Pour Axelle Fischer, participer pendant trois semaines à un tel événement qui dépassait de loin les réalités ecclésiales, restera gravé dans sa mémoire comme "une opportunité ex ce ptionnelle de rencontrer des personnalités hors du commun". "Comme la Burundaise Marguerite Barankitse particulièrement active pour la paix et la réconciliation dans son pays ou encore Sœur Marie-Bernard Alima, la responsable de "Justice et Paix" au Congo. Mais j’ai aussi eu des contacts très fructueux avec des évêques du Niger, d’Algérie, du Congo.

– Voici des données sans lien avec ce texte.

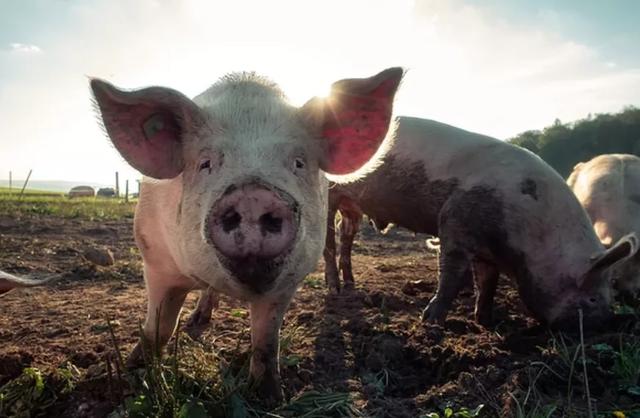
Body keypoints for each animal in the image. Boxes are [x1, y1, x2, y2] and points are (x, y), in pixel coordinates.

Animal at [91, 67, 400, 400]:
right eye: (205, 163)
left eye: (298, 162)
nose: (253, 195)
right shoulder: (155, 260)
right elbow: (159, 327)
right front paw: (132, 373)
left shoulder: (288, 282)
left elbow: (266, 341)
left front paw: (269, 397)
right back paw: (197, 320)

Des rencontres intéressantes dans le contexte du dialogue interreligieux, mais aussi des politiques sociales et sanitaires à mener sur place. "

Et Axelle Fischer d’ajouter que "le bilan du synode dépasse de loin les textes qui ont été adoptés. Les 57 propositions sont des compromis de trois semaines de débats, mais ils synthétisent aussi des confrontations très riches".

Du point de vue de "Justice et Paix", dont l’action n’est pas seulement pacifiante, mais aussi ouverte au développement à travers toutes les dimensions de la société africaine, la conclusion est aussi positive : "De nombreux évêques ont émis le vœu d’avoir aussi "Justice et Paix" chez eux, afin de pouvoir proposer une parole de valeurs chrétiennes. Mais comme l’a dit Mgr Nicolas Djomo, le président de la Conférence épiscopale nationale du Congo, la réconciliation, le grand thème du synode, n’est pas que l’affaire des cathos : il faut un dialogue interreligieux, mais aussi interculturel."

Axelle Fischer fait volontiers sienne le mot de la fin de l’évêque du Niger au moment de la conclusion : "Tout reste à faire. On attend évidemment l’exhortation postsynodale du Pape, mais grâce à un certain nombre d’outils et de projets sur place, on peut déjà concrétiser certaines propositions. En fait, si le synode s’est clôturé à Rome, il commence maintenant en Afrique."

De son point de vue d’analyste et de femme de terrain, la secrétaire générale de "Justice et Paix" n’est pas pessimiste : "A propos du commerce des armes, ce ne sont pas des vœux pieux, mais il y a une volonté de fixer des règles restrictives. Voilà une parole d’Eglise utile pour soutenir le combat de l’Onu. L’idée de la sécurité alimentaire a évolué vers celle d’une certaine souveraineté alimentaire et sur le plan de la lutte contre le sida, on est loin de la querelle du printemps dernier. En effet, l’Eglise entend accompagner les familles dans la maladie et éviter qu’elles soient exclues de leur cercle social. L’Eglise s’ancre ici très fort dans la réalité et les évêques ont les yeux rivés sur les réalités. Il est vrai qu’ils savent mieux que quiconque qu’une foi sans action est appelée à rester une foi stérile."